IxD, explained Program Director Nicola Vruwink, is an exciting new field, “where innovations such as mobile apps, wearable technology, connected appliances, self-driving cars, and Augmented and Virtual Reality are creating strong demand for a new kind of designer who understands the user and employs a human-centered approach.”
And the training has paid off already. With two other members of his cohort, Evan created Playground Vision, a partnership that designed the CMD website and is about to embark on creating the new IxD website.
Old School and New Media
SMC’s award-winning student newspaper, The Corsair, also works with graphic design students who create illustrations for the paper. In addition to its online presence, The Corsair is one of the few remaining community college newspapers still publishing in print.
Marisa Vasquez, who finished the last of her three semesters with the paper as Editor-in-Chief, believes that the practice of publishing a print document on deadline teaches invaluable teamwork and management skills.
Moving from a small classroom on the main campus, the new workspace and classroom were welcome improvements; the newsroom at CMD is equipped with dozens of new computers and technology. “We don’t need whiteboards and dry erase markers anymore. We have these great new touchscreen monitors in our classroom, where we can pull up stories from our laptops, or do critiques of the paper or our website!”
Film Gets a Cinematic Update
Since his arrival at SMC, Film Production Faculty Lead Salvador Carrasco has been inspiring students to create award-winning films that have screened at the American Pavilion at Cannes, BAFTA (British Academy of Film and Television Arts), as well as at numerous regional, national, and local film festivals. Just a few of their awards include Best Short Drama at the San Diego Film Festival; Best Student Film at the Prague Independent Film Festival; and Winner at the Women’s Independent Film Festival.
SMC alum Carrie Finklea, who now works as a production manager at the high-end company Ayzenberg, was an actor who became a filmmaker at SMC, under Salvador’s guidance. In addition to her SMC thesis film “Spaghetti Romance,” which screened at Cannes, she recently produced a film for USC, which was nominated for a Student Academy Award, and won the Silver (second place) award.
“I’m a little jealous,” Carrie said, about the facilities and equipment the film department now has at the CMD. “The technology, the cameras, the green room, the mixing stage, editing booths—they rival professional studios.
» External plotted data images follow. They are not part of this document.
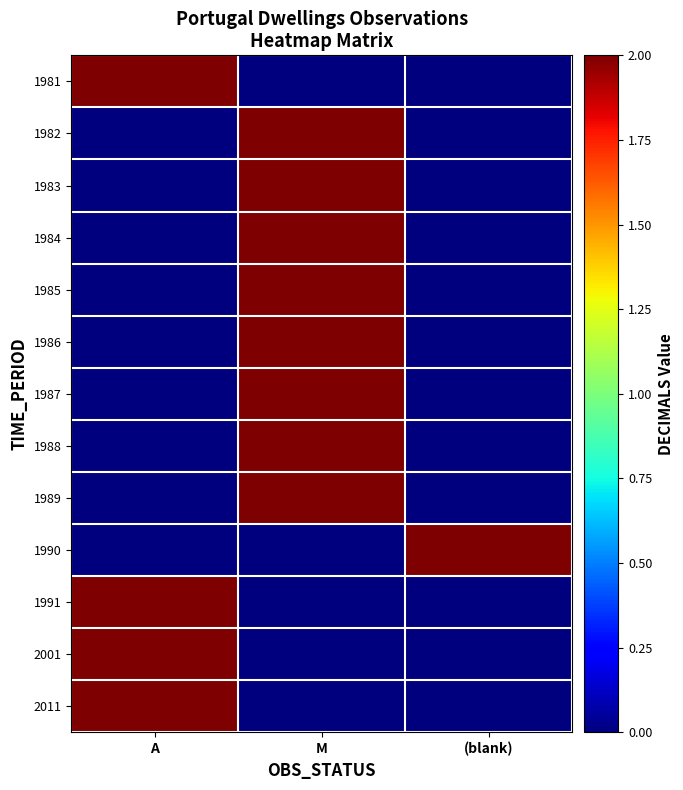

Reading left to right, list all the values displayed in this chart.

1981: A=2	M=0	(blank)=0
1982: A=0	M=2	(blank)=0
1983: A=0	M=2	(blank)=0
1984: A=0	M=2	(blank)=0
1985: A=0	M=2	(blank)=0
1986: A=0	M=2	(blank)=0
1987: A=0	M=2	(blank)=0
1988: A=0	M=2	(blank)=0
1989: A=0	M=2	(blank)=0
1990: A=0	M=0	(blank)=2
1991: A=2	M=0	(blank)=0
2001: A=2	M=0	(blank)=0
2011: A=2	M=0	(blank)=0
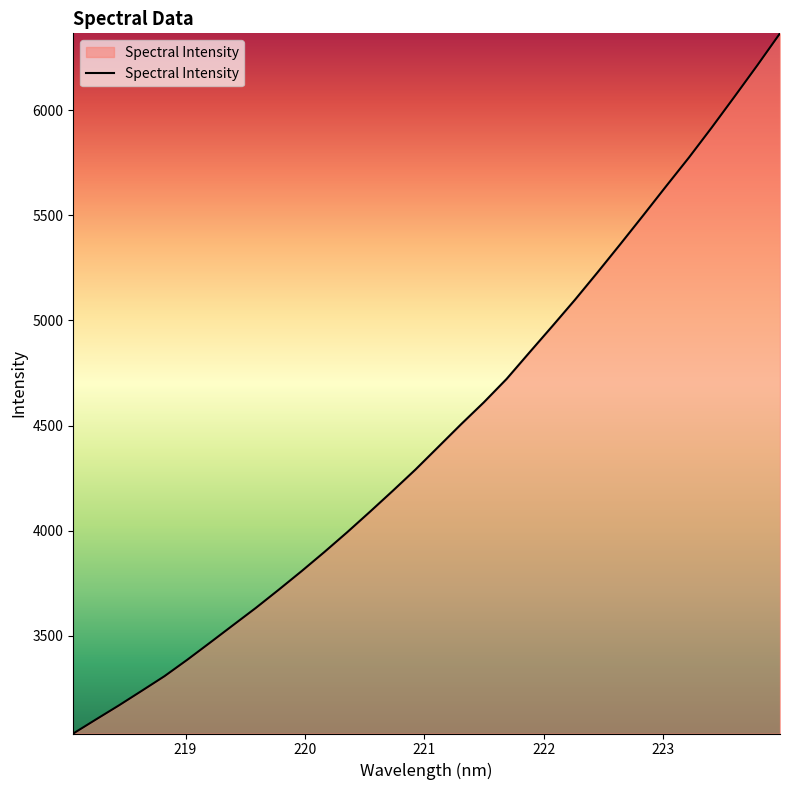

True or false: there are more than 2 points higher than both neighbors.

False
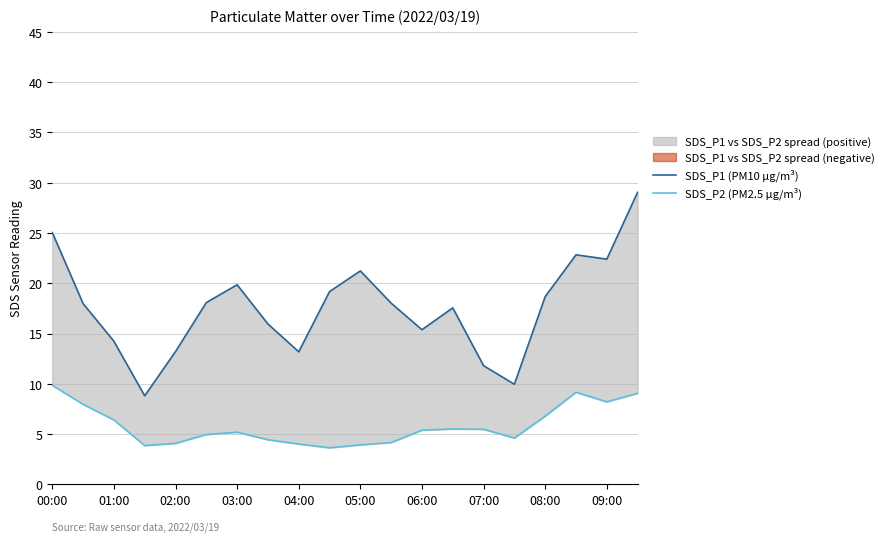

Rank the series by their average value, from lowest to highest.

SDS_P2 (PM2.5 µg/m³), SDS_P1 (PM10 µg/m³)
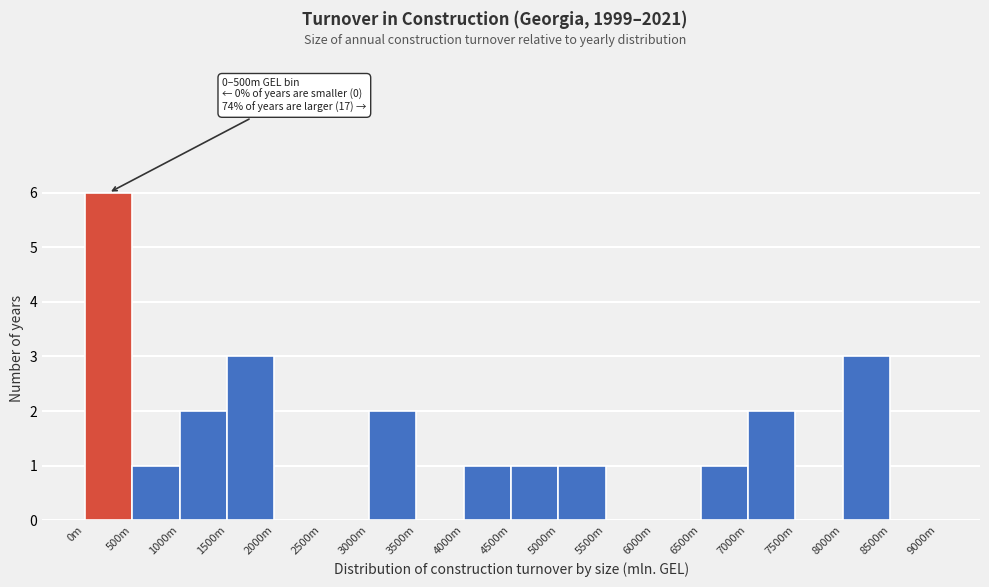

Reading left to right, transcribe all the data shown in this chart.

0m=6	500m=1	1000m=2	1500m=3	2000m=0	2500m=0	3000m=2	3500m=0	4000m=1	4500m=1	5000m=1	5500m=0	6000m=0	6500m=1	7000m=2	7500m=0	8000m=3	8500m=0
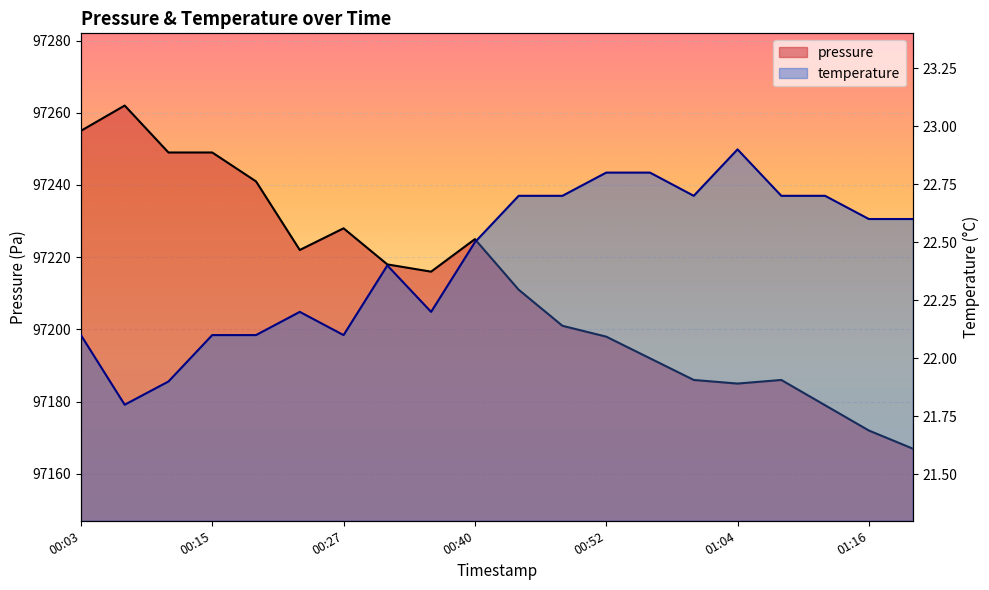

What is the average value of the pressure series?

97212.1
But the beauty of what SMC’s Film program does is to give you the courage to take that first step, and the confidence to find your own voice.”
Driven by One Mission
Consistent with the mission of the college and CMD, the philosophy of SMC’s film production program is to offer a high level of education at the lowest possible cost.
“What our students experience on a daily basis,” said Salvador Carrasco, “emulates a professional working environment that helps make their transition and integration into the workforce a tangible reality. What I’m proudest of are the thesis films that we make, the fact that half of our filmmakers are women, and the soft skills that we teach.”
Carrie is paying it forward: “I haven’t been in the class for over a year and a half, but I keep coming back to mentor student producers and support them in any way I can. And I bring them in to work on my projects, too; SMC inspires a sense of community and responsibility.”
These are early days for the collaborative creative community envisioned by the CMD’s leaders. But, said Interior Architectural Design student Josh Haag, the physical design of the campus will undoubtedly encourage the vision. “The layout is fluid, you go through the outdoor courtyard, the buildings wrap around you, and these asymmetrical, geometric shapes and contrasting colors take you on a journey. It has inspired me to think outside the box.”